Rome Travel Guide

Rome Architecture, History, Art, Museums, Galleries, Fashion, Music, Photos, Walking and Hiking Itineraries, Neighborhoods, News and Social Commentary, Politics, Things to Do in Rome and Environs. Over 700 posts

Tuesday, October 17, 2017

Before and After Series: Piazza San Silvestro

It's better, right?  Piazza San Silvestro, located in the heart of commercial and tourist Rome--2 minutes from Galleria Sardi and 5 minutes from the Trevi Fountain--used to be a major bus depot of the open air kind.  Dozens of buses stopped or turned around there.  It was convenient for shoppers, but arguably a waste of a large piazza, not to mention a source of pollution.




And so the authorities decided the bus depot would have to go--indeed, cars, too, would be banned from most of the piazza, which would become a place for pedestrians to chill out, for mothers to walk the baby in the stroller without worrying about traffic, and for tourists to sit down at one of the long, curving benches, have a look at their maps, and admire the piazza's churches.  

Demolition of the bus structures began in 2012.


And here's the result:






Today, people sit in the piazza (though not much in the heat of the day, for there are no umbrellas or other shelters from the sun), and mothers walk their babies, and no doubt tourists are glad to have place to sit and browse their guidebooks for what's in the area.  So in some sense the new piazza works.  But there's something missing, too: energy, a focus of activity, trees, enough people to more or less fill the vastness and give the space proportion--and a place to get relief from the sun.  In some sense, it doesn't work.

Bill

Monday, October 9, 2017

A powerful anti-globalization polemic: Edoardo Nesi's "Story of My People"

Prato; the wool factory was just outside of Prato in Narnali
Edoardo Nesi stares at likely illegal Chinese immigrants eating, sleeping and, yes, running machines in the same building where he and his ancestors made "the most beautiful fabrics on earth," but which is now a "filthy industrial shed."  He knows they are "an astonishingly young army of extortion victims who often fail to recognize the depth of the inadequacy of their working condition."

Edoardo Nesi, who has translated David Foster Wallace
and is the author of  a dozen books, now also a politician.
Although only a decade or two has passed, what's in his sight, as he accompanies a raid on this illegal operation, seems light-years away from his life as a young businessman in the late '80s to mid-90s.

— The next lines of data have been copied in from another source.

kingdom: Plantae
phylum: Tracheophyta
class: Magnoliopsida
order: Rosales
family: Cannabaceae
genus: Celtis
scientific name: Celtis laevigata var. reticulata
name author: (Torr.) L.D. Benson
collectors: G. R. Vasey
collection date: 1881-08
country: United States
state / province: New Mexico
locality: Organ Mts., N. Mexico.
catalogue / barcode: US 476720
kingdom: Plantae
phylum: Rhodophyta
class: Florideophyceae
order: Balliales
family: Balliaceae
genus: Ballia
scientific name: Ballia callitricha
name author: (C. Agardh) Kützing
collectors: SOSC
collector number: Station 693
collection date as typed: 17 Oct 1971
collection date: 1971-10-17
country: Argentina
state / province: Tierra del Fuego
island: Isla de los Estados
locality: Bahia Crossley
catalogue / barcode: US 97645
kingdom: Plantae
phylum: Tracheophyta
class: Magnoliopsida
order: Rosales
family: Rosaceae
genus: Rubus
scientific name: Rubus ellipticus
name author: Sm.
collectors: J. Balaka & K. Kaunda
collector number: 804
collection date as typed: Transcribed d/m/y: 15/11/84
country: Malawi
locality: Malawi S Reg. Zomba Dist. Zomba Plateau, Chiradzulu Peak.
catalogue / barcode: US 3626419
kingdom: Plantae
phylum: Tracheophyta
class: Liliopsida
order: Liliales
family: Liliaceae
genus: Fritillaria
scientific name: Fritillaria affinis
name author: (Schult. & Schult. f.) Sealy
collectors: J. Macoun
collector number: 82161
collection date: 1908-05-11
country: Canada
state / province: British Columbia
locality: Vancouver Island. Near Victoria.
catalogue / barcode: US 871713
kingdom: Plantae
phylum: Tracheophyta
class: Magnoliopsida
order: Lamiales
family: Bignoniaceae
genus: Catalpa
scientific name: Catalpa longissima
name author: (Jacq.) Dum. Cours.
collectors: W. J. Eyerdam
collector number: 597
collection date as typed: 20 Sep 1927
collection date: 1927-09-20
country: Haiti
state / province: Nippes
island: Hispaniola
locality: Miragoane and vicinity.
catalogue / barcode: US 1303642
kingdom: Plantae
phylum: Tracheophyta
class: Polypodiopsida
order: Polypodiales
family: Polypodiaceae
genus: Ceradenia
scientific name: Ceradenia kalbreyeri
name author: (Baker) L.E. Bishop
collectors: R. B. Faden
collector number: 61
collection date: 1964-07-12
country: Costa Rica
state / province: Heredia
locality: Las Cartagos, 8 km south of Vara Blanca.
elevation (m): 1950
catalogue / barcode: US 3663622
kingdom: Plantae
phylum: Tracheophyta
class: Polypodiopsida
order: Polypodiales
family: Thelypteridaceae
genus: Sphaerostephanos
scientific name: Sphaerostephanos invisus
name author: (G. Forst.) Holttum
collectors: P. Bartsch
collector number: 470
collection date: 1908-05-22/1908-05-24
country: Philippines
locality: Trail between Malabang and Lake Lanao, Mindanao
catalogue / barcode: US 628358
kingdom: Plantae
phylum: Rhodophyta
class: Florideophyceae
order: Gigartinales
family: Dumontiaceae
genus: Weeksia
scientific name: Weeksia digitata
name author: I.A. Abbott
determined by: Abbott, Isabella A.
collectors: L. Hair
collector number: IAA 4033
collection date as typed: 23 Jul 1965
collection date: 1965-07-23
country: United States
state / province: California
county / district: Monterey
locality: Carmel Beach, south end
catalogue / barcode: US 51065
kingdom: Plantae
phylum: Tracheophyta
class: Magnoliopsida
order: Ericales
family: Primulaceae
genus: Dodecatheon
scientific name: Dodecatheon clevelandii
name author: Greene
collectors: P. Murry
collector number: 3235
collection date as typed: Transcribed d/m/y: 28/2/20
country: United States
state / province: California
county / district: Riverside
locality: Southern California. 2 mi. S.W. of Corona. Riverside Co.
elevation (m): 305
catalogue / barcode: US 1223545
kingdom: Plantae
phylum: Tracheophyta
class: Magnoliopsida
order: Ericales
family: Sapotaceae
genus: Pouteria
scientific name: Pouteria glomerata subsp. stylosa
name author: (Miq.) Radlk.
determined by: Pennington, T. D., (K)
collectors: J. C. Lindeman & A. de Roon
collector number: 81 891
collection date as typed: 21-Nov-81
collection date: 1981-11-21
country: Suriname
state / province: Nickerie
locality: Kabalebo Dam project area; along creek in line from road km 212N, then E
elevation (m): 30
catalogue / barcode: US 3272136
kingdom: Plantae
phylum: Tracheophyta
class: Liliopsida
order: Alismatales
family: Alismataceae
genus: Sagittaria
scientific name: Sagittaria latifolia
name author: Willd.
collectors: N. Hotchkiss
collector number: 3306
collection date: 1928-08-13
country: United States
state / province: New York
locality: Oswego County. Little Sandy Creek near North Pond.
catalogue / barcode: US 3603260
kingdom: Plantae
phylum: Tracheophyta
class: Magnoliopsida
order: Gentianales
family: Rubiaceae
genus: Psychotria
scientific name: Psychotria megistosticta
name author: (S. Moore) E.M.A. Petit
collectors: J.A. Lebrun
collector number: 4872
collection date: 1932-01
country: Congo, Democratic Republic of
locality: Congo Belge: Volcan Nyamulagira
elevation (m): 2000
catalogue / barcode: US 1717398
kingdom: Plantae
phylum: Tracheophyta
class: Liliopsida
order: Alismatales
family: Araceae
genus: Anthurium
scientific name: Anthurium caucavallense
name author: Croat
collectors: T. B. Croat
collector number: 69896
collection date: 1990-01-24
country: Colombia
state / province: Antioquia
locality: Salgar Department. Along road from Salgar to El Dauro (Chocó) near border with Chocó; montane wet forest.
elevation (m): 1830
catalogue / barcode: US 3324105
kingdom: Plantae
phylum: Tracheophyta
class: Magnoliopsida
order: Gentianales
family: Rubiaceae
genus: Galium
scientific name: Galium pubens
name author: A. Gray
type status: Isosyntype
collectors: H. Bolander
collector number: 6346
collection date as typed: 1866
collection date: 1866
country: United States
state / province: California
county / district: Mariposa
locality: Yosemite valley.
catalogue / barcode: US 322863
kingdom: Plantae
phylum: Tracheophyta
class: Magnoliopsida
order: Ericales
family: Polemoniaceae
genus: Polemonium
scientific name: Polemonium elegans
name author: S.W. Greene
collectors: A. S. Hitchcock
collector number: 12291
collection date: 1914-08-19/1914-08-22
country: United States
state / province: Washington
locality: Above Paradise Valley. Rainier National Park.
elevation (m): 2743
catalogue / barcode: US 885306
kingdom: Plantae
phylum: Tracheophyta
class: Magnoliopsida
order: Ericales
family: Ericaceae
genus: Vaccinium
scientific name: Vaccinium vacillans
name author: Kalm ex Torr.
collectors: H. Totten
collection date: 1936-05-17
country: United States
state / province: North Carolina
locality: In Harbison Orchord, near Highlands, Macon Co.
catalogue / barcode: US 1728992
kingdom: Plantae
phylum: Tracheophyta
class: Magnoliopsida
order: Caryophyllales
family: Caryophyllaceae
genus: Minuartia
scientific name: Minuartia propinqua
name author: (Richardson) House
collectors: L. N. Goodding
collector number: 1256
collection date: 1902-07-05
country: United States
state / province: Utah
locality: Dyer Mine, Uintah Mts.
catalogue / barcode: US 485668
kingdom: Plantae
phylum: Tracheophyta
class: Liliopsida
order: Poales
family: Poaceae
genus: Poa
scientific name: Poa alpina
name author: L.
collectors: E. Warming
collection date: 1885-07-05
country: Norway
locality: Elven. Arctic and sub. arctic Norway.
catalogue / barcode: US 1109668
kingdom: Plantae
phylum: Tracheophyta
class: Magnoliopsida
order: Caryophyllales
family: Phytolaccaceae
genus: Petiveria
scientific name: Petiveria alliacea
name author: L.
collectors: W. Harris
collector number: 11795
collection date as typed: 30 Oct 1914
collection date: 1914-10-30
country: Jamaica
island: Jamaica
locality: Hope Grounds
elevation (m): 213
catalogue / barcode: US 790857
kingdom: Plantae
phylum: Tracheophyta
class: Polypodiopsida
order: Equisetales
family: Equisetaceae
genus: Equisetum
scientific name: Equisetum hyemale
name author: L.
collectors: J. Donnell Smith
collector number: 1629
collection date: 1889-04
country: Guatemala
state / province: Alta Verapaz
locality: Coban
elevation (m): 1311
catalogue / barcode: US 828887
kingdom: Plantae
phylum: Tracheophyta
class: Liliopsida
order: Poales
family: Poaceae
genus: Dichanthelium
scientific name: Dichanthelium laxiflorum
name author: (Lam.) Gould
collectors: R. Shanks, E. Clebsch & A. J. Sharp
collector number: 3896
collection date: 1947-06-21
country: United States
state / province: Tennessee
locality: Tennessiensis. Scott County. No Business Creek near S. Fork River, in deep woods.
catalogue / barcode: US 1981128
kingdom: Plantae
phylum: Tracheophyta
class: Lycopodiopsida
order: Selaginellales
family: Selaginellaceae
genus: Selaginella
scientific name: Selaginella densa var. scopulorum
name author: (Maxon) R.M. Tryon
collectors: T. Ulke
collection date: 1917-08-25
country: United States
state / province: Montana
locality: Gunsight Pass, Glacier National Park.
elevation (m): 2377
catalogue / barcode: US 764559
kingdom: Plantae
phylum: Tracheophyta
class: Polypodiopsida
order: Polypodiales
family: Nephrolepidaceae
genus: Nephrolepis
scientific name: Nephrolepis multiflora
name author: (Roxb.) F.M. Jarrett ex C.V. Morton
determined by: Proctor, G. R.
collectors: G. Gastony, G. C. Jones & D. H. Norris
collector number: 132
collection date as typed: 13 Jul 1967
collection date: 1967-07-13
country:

He relates a life then that "really could be exciting," flying from Florence to Munich, driving a BMW at 170 mph to meet with clients, and back in Florence in the evening, where he would "watch the dizzying back-and-forth of the workers on the loading docks...or have fabric assortment meetings and we were all focused on trying to select the best items for the coming season."

Nesi's description of his beloved Prato, the town outside of Florence that was the heart of the textile industry in Italy, as it goes from the glories of small artisan shops to abandoned land, at best - or worst - inhabited by the Chinese he sees, is perhaps the best argument I've read against globalization.

The author of "Story of My People" belongs to the tradition of Herman Melville--or in Italy Italo Svevo and Primo Levi--that subset of writer/businessperson.  The lyricism Nesi brings to the effects of globalization that he experienced first-hand almost makes the reader weep, weep over fabrics and their makers.

A third generation businessman, Nesi oversaw the sale of his family's business, sold before it went bankrupt.  "I can't manage to get out of my head that '& Figli'--'& Sons' [part of the name of his company]--that seals the end of the woolen mill, that announcement of continuity...I can't say whether I was a sly fox or a miserable coward, whether I did the right thing or betrayed my birthright....Then, of course, I get over it.  I go home and get over it."

Nesi, whose tale of growing up is of a rich, spoiled kid, merges business and philosophy and provides a good take-down of the myth that globalization would bring prosperity to Italy as the Chinese would buy Italian products:  "things didn't go the way they said they would; the Chinese didn't rush out to buy Italian style, they hurried out and produced it themselves."

And he suggests there was another way:  "We should have fought tooth and nail, every inch of the way, just as all the other nations did.  We should have negotiated, negotiated, and negotiated some more."  I have my doubts that this plan would have succeeded.  And I'm certain Nesi glamorizes the conditions of his family's factory and their workers.  Nonetheless, Nesi grabs our attention with his personal story, the story of his people.

In 2011, "Story of My People" was the first non-fiction book to win Italy's Strega Prize.  Translated by Antony Shugaar.

Prato's merchant class dates at least as far back as the middle ages.  Iris Origo's first book is "The Merchant of Prato: Francesco Di Marco Datini, 1335-1410.

And a shout-out to my mother, who in the 1970s took me to Prato to buy me outfits made of those wonderful fabrics.